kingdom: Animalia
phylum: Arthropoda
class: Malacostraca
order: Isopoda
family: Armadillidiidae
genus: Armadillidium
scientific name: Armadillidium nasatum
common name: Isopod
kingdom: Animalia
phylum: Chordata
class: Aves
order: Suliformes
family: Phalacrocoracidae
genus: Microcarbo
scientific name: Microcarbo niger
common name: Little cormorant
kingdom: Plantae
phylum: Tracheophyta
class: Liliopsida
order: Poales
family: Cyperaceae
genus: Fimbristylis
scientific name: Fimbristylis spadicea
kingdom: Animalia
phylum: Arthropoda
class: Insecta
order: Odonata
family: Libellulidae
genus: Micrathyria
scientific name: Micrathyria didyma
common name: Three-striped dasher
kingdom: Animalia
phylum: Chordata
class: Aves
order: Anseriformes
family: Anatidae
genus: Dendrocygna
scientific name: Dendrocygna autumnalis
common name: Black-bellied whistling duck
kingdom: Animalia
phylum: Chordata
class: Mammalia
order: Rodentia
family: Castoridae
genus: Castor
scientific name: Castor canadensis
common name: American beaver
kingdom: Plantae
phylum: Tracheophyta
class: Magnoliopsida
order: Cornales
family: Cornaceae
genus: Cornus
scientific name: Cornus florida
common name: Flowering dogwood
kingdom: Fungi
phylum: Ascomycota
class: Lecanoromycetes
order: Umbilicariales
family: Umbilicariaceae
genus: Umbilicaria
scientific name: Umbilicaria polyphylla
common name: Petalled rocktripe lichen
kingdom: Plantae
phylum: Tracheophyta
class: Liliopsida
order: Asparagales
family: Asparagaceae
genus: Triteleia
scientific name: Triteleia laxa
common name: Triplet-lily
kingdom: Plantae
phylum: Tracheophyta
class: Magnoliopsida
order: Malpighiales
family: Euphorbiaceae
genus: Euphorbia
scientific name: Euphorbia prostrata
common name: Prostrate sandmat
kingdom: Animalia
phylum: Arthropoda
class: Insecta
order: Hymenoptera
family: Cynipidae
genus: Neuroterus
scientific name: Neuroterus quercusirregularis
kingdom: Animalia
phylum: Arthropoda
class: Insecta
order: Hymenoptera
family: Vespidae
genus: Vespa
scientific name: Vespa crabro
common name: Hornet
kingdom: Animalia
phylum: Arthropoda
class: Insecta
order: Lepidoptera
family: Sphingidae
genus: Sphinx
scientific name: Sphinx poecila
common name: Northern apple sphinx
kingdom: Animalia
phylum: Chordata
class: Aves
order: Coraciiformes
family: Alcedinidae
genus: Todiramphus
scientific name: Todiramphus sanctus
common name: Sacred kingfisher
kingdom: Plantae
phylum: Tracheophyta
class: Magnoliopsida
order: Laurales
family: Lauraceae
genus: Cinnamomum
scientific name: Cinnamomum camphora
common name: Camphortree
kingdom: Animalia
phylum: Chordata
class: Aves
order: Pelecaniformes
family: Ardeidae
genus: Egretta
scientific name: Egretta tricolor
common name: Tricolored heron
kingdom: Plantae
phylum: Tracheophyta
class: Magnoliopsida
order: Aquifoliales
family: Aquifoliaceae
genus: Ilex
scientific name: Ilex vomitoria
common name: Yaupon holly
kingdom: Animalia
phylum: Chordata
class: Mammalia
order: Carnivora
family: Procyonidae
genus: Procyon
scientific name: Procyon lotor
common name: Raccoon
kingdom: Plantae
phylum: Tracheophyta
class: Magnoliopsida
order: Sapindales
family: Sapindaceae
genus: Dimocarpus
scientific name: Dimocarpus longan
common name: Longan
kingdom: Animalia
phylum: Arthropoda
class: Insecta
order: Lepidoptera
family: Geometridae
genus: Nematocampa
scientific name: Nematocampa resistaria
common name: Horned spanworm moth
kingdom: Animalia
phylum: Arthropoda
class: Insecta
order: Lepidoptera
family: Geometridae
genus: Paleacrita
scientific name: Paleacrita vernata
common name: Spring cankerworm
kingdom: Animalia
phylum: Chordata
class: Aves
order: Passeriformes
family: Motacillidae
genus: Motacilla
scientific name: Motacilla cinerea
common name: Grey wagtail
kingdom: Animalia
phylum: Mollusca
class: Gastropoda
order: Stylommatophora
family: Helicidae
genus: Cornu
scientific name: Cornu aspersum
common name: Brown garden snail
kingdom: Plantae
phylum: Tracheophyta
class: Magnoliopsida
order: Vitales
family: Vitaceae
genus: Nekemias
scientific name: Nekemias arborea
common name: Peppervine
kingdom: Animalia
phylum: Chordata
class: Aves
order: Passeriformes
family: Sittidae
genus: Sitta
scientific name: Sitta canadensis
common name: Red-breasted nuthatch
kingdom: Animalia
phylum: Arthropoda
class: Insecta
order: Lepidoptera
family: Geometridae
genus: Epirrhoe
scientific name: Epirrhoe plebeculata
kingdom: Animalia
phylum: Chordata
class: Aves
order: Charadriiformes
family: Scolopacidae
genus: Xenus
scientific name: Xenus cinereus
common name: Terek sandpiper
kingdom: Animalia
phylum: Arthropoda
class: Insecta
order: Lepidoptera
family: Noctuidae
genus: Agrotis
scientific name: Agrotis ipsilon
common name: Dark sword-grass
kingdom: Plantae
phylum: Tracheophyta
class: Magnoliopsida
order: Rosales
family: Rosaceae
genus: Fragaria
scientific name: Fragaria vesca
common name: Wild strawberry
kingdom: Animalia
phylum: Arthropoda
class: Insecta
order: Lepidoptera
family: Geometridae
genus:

+ + + +

Reproduce every one of the lines above verbatim, in their original order, with no changes to spelling, punctuation or spacing.

kingdom: Animalia
phylum: Arthropoda
class: Malacostraca
order: Isopoda
family: Armadillidiidae
genus: Armadillidium
scientific name: Armadillidium nasatum
common name: Isopod
kingdom: Animalia
phylum: Chordata
class: Aves
order: Suliformes
family: Phalacrocoracidae
genus: Microcarbo
scientific name: Microcarbo niger
common name: Little cormorant
kingdom: Plantae
phylum: Tracheophyta
class: Liliopsida
order: Poales
family: Cyperaceae
genus: Fimbristylis
scientific name: Fimbristylis spadicea
kingdom: Animalia
phylum: Arthropoda
class: Insecta
order: Odonata
family: Libellulidae
genus: Micrathyria
scientific name: Micrathyria didyma
common name: Three-striped dasher
kingdom: Animalia
phylum: Chordata
class: Aves
order: Anseriformes
family: Anatidae
genus: Dendrocygna
scientific name: Dendrocygna autumnalis
common name: Black-bellied whistling duck
kingdom: Animalia
phylum: Chordata
class: Mammalia
order: Rodentia
family: Castoridae
genus: Castor
scientific name: Castor canadensis
common name: American beaver
kingdom: Plantae
phylum: Tracheophyta
class: Magnoliopsida
order: Cornales
family: Cornaceae
genus: Cornus
scientific name: Cornus florida
common name: Flowering dogwood
kingdom: Fungi
phylum: Ascomycota
class: Lecanoromycetes
order: Umbilicariales
family: Umbilicariaceae
genus: Umbilicaria
scientific name: Umbilicaria polyphylla
common name: Petalled rocktripe lichen
kingdom: Plantae
phylum: Tracheophyta
class: Liliopsida
order: Asparagales
family: Asparagaceae
genus: Triteleia
scientific name: Triteleia laxa
common name: Triplet-lily
kingdom: Plantae
phylum: Tracheophyta
class: Magnoliopsida
order: Malpighiales
family: Euphorbiaceae
genus: Euphorbia
scientific name: Euphorbia prostrata
common name: Prostrate sandmat
kingdom: Animalia
phylum: Arthropoda
class: Insecta
order: Hymenoptera
family: Cynipidae
genus: Neuroterus
scientific name: Neuroterus quercusirregularis
kingdom: Animalia
phylum: Arthropoda
class: Insecta
order: Hymenoptera
family: Vespidae
genus: Vespa
scientific name: Vespa crabro
common name: Hornet
kingdom: Animalia
phylum: Arthropoda
class: Insecta
order: Lepidoptera
family: Sphingidae
genus: Sphinx
scientific name: Sphinx poecila
common name: Northern apple sphinx
kingdom: Animalia
phylum: Chordata
class: Aves
order: Coraciiformes
family: Alcedinidae
genus: Todiramphus
scientific name: Todiramphus sanctus
common name: Sacred kingfisher
kingdom: Plantae
phylum: Tracheophyta
class: Magnoliopsida
order: Laurales
family: Lauraceae
genus: Cinnamomum
scientific name: Cinnamomum camphora
common name: Camphortree
kingdom: Animalia
phylum: Chordata
class: Aves
order: Pelecaniformes
family: Ardeidae
genus: Egretta
scientific name: Egretta tricolor
common name: Tricolored heron
kingdom: Plantae
phylum: Tracheophyta
class: Magnoliopsida
order: Aquifoliales
family: Aquifoliaceae
genus: Ilex
scientific name: Ilex vomitoria
common name: Yaupon holly
kingdom: Animalia
phylum: Chordata
class: Mammalia
order: Carnivora
family: Procyonidae
genus: Procyon
scientific name: Procyon lotor
common name: Raccoon
kingdom: Plantae
phylum: Tracheophyta
class: Magnoliopsida
order: Sapindales
family: Sapindaceae
genus: Dimocarpus
scientific name: Dimocarpus longan
common name: Longan
kingdom: Animalia
phylum: Arthropoda
class: Insecta
order: Lepidoptera
family: Geometridae
genus: Nematocampa
scientific name: Nematocampa resistaria
common name: Horned spanworm moth
kingdom: Animalia
phylum: Arthropoda
class: Insecta
order: Lepidoptera
family: Geometridae
genus: Paleacrita
scientific name: Paleacrita vernata
common name: Spring cankerworm
kingdom: Animalia
phylum: Chordata
class: Aves
order: Passeriformes
family: Motacillidae
genus: Motacilla
scientific name: Motacilla cinerea
common name: Grey wagtail
kingdom: Animalia
phylum: Mollusca
class: Gastropoda
order: Stylommatophora
family: Helicidae
genus: Cornu
scientific name: Cornu aspersum
common name: Brown garden snail
kingdom: Plantae
phylum: Tracheophyta
class: Magnoliopsida
order: Vitales
family: Vitaceae
genus: Nekemias
scientific name: Nekemias arborea
common name: Peppervine
kingdom: Animalia
phylum: Chordata
class: Aves
order: Passeriformes
family: Sittidae
genus: Sitta
scientific name: Sitta canadensis
common name: Red-breasted nuthatch
kingdom: Animalia
phylum: Arthropoda
class: Insecta
order: Lepidoptera
family: Geometridae
genus: Epirrhoe
scientific name: Epirrhoe plebeculata
kingdom: Animalia
phylum: Chordata
class: Aves
order: Charadriiformes
family: Scolopacidae
genus: Xenus
scientific name: Xenus cinereus
common name: Terek sandpiper
kingdom: Animalia
phylum: Arthropoda
class: Insecta
order: Lepidoptera
family: Noctuidae
genus: Agrotis
scientific name: Agrotis ipsilon
common name: Dark sword-grass
kingdom: Plantae
phylum: Tracheophyta
class: Magnoliopsida
order: Rosales
family: Rosaceae
genus: Fragaria
scientific name: Fragaria vesca
common name: Wild strawberry
kingdom: Animalia
phylum: Arthropoda
class: Insecta
order: Lepidoptera
family: Geometridae
genus:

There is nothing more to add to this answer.